The family explained the co-op was private and they couldn't provide service to the stranger.

The agent then returned another day, stayed for two hours, and explained how he thought his sick mother would be helped by eggs from range-fed chickens to which the Stowers had access.

The family responded that they didn't sell food and couldn't help. When he refused to leave, the family gave him a dozen eggs to hasten his departure, Thompson explained.

Despite protests from the family, the agent left some money on a counter and departed.

On the basis of that transaction, the Stowers were accused of engaging in the retail sale of food, Thompson said.

"You hear people scream entrapment," he said. "But in this instance…"

He said the state agency came from "nowhere" and then worked to get the family involved "in something that might require a license."

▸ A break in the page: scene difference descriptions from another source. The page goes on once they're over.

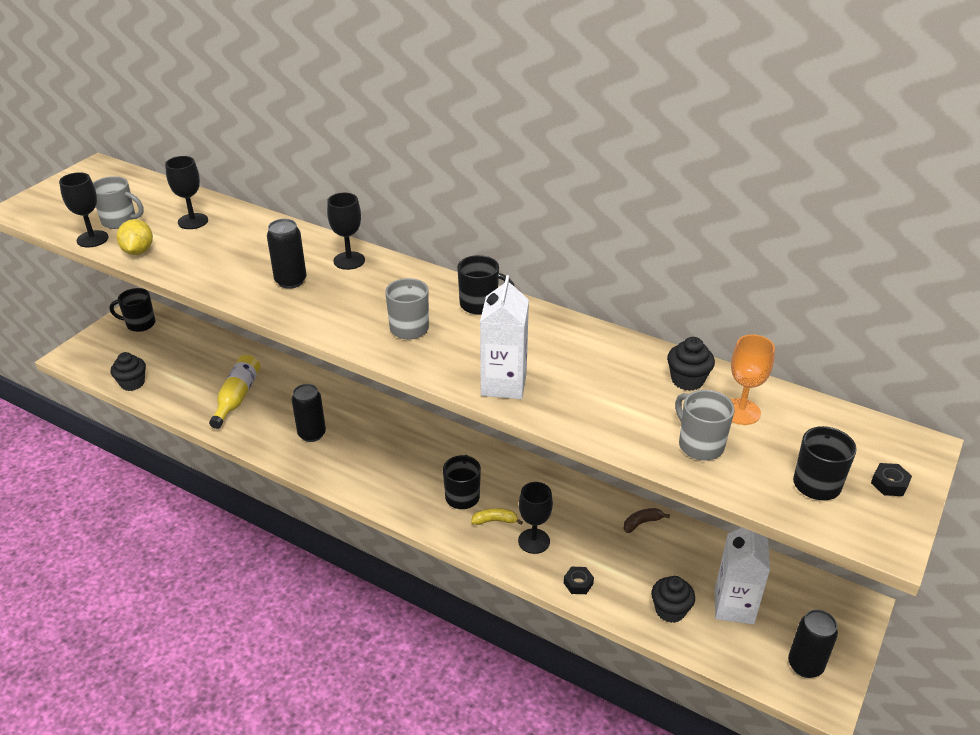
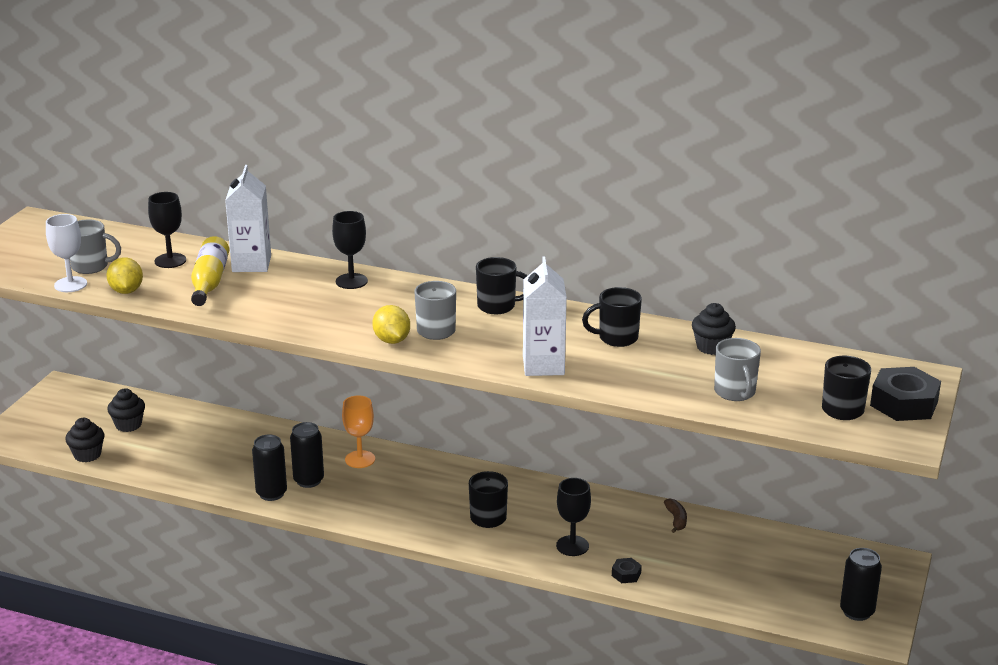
camera: 10 degrees left, 10 degrees down
black goblet [59,172,109,248] -> white goblet [46,214,87,292]
black mug [110,288,155,332] -> black mug moved to [582,287,642,347]
yellow bottle [209,355,261,429] -> yellow bottle moved to [191,236,229,306]
black can [267,219,307,289] -> black can moved to [252,434,287,501]
yellow banana [471,508,523,525] -> none
brown banana [624,508,670,533] -> brown banana turned 120 degrees clockwise [664,498,687,533]
black cupcake [651,576,695,623] -> black cupcake moved to [107,388,145,432]
grey mug [675,390,735,460] -> grey mug turned 150 degrees counterclockwise [714,338,761,401]
white carton [715,528,770,624] -> white carton moved to [225,165,271,272]
orange goblet [730,334,775,425] -> orange goblet moved to [342,396,375,468]
black nut [871,463,912,496] -> black nut [870,367,941,421], size x2.12
none -> yellow lemon [372,305,410,344]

Even that remained in dispute, because of a long list of exceptions in the state law, some of which may apply in this case, he said.

The organizations have filed a complaint on behalf of the family naming the Ohio Department of Agriculture, the Lorain County General Health District and the state's attorney general as defendants. A spokeswoman at the Department of Agriculture told WND today she was unable to comment, and officials with the local health agency did not answer WND calls to three different office numbers.

A prosecutor assigned to the case previously declined to respond to WND's request for a comment.

Pete Kennedy of the Farm-to-Consumer Legal Defense Fund said the case was government "overreaching" and was designed more to intimidate and "frighten people into believing that they cannot provide food for themselves."

"This is an example where, once again, the government is trying to deny people their inalienable, fundamental right to produce and consume the foods of their choice," said Gary Cox, general counsel for the FTCLDF. "The purpose of our complaint is to correct that wrong."

In a video posted both on YouTube and on the Buckeye Institute's website, the couple explained how they just wanted to provide a resource for both farmers and consumers.